Find the number of integers in the range [a, b] that can be represented in the form 2^x * 3^y where x ≥ 0 and y ≥ 0.

 

Input. Contains no more than 10⁶ lines. Each line contains two integers a and b (0 ≤ a ≤ b ≤ 10¹⁸), representing a single query.

 

Output. For each query, print on a separate line the number of integers within the range [a, b] inclusive that can be written in the form 2^x * 3^y.

 

Sample input	Sample output
1 10 100 200	7 5

 

 

SOLUTION

binary search

 

Algorithm analysis

There are not so many numbers of the form 2^x * 3^y that do not exceed 10¹⁸. We can generate them and store them in an array v.

The number of such values f(a, b) in the range [a, b] can be found using the formula:

f(0, b) – f(0, a – 1)

Here, f(0, q) represents the number of values of the form 2^x * 3^y that do not exceed q. This can be efficiently found using binary search on the array v.

 

Example

Let’s generate all numbers of the form 2^x * 3^y that do not exceed 200.

 

The interval [1; 10] contains 7 numbers (highlighted in blue).

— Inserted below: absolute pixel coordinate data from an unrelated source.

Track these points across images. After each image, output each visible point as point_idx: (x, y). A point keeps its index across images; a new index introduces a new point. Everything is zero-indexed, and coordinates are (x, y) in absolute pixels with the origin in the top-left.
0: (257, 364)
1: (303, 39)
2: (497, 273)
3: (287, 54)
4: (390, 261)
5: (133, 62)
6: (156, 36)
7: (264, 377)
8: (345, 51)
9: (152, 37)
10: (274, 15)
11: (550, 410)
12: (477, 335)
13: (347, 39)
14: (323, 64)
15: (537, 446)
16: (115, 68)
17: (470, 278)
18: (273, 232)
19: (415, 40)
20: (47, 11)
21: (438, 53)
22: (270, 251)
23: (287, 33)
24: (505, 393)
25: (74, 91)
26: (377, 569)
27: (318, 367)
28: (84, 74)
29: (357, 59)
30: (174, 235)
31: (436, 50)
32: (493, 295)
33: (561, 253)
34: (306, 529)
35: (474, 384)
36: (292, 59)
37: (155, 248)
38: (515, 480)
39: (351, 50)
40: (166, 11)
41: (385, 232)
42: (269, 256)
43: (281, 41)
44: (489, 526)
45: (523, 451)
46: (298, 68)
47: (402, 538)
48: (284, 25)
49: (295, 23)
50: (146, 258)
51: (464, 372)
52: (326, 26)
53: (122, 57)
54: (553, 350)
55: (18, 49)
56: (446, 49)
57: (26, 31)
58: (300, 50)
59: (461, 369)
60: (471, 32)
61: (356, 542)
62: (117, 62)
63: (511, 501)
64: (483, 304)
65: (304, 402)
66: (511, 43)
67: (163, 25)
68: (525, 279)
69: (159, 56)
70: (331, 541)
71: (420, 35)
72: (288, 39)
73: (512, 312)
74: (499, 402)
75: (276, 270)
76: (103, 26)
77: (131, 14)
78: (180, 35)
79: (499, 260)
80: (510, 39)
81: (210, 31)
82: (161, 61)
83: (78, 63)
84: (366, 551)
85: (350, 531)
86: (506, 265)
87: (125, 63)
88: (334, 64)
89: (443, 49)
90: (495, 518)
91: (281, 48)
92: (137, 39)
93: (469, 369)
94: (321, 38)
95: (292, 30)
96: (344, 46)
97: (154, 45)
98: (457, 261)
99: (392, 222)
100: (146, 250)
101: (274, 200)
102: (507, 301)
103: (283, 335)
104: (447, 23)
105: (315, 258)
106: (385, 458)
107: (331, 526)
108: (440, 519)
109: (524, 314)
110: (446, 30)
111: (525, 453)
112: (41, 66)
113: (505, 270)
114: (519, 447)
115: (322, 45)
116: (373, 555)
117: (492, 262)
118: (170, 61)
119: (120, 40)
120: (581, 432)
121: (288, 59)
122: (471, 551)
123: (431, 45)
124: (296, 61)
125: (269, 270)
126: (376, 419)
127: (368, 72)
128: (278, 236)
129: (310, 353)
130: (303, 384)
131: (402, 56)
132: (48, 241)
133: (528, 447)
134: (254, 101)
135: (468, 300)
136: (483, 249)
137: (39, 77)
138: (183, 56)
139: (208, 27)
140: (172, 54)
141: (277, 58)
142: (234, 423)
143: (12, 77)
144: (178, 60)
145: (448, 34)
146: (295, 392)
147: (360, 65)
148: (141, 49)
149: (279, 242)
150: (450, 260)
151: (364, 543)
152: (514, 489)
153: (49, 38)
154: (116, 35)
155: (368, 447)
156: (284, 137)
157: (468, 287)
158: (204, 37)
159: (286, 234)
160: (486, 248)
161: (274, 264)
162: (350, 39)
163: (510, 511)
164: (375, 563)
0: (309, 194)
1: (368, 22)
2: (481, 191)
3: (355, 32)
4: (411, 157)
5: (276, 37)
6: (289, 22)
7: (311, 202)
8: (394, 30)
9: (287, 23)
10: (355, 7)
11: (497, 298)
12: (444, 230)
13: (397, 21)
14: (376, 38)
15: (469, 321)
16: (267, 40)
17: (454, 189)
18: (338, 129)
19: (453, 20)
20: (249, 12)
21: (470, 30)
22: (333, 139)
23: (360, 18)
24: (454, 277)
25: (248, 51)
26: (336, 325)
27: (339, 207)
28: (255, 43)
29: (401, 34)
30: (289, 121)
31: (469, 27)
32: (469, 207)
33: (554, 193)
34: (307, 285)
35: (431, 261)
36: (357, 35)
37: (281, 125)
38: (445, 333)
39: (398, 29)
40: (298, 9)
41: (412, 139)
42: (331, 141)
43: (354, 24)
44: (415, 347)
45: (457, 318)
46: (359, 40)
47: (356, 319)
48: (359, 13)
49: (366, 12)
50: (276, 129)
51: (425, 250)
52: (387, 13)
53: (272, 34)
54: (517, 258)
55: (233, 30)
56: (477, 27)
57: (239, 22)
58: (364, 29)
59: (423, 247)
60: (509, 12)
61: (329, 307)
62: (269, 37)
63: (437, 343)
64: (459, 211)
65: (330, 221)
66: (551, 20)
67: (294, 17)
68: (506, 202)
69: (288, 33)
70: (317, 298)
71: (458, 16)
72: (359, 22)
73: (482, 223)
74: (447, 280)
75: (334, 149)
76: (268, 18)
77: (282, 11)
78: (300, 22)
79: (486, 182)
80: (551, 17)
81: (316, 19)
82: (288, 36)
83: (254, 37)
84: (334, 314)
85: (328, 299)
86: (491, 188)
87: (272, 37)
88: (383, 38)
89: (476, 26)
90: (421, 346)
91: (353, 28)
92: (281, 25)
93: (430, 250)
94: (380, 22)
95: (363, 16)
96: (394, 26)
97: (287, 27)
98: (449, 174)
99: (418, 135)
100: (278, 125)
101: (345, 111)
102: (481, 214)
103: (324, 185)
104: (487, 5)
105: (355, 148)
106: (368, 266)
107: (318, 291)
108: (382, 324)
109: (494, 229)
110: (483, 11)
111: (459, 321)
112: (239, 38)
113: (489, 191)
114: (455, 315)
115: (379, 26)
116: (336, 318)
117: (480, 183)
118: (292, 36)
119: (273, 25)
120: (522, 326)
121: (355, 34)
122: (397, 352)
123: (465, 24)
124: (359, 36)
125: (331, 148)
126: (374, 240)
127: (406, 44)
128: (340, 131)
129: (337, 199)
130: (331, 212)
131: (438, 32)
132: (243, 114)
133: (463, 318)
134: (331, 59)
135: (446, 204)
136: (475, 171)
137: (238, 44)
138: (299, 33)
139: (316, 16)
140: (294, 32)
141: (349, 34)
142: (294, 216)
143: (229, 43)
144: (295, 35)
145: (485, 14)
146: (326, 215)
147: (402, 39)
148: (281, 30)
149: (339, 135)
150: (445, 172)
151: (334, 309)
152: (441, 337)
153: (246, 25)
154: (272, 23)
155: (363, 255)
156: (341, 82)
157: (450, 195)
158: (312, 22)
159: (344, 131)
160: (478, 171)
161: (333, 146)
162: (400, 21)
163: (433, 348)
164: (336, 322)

The interval [100; 200] contains 5 numbers (highlighted in green).

 

Let's find the solution for the interval [10; 20]:

upper_bound(v.begin(), v.end(), 20) – upper_bound(v.begin(), v.end(), 9) = 3

Indeed, the interval [10; 20] contains 3 numbers of the desired form:

12, 16, 18

 

Algorithm implementation

Let’s define the constant MAX = 10¹⁸ and an array v.

 

#define MAX 1000000000000000000LL

vector<long long> v;

 

The function preprocess generates all numbers of the form 2^x * 3^y that do not exceed 10¹⁸ and stores them in the array v. For each value of x = 1, 2, 4, 8, … iterate over numbers y = 1, 3, 9, 27, … until x * y < MAX.

 

void preprocess()

{

  long long x = 1, y = 1;

  while (x < MAX)

  {

    while (x * y < MAX)

    {

      v.push_back(x * y);

      y *= 3;

    }

    x *= 2;

    y = 1;

  }

 

Sort the numbers in the array v.

 

  sort(v.begin(), v.end());

}

 

The main part of the program. Generate the array of numbers of the form 2^x * 3^y.

 

preprocess();

 

Read a query – the interval [a, b]. The number of desired integers in this interval is computed using the formula:

f(a, b) = f(0, b) – f(0, a – 1)

 

while (scanf("%lld %lld", &a, &b) == 2)

{

  res = upper_bound(v.begin(), v.end(), b) –

        upper_bound(v.begin(), v.end(), a - 1);

  printf("%lld\n", res);

}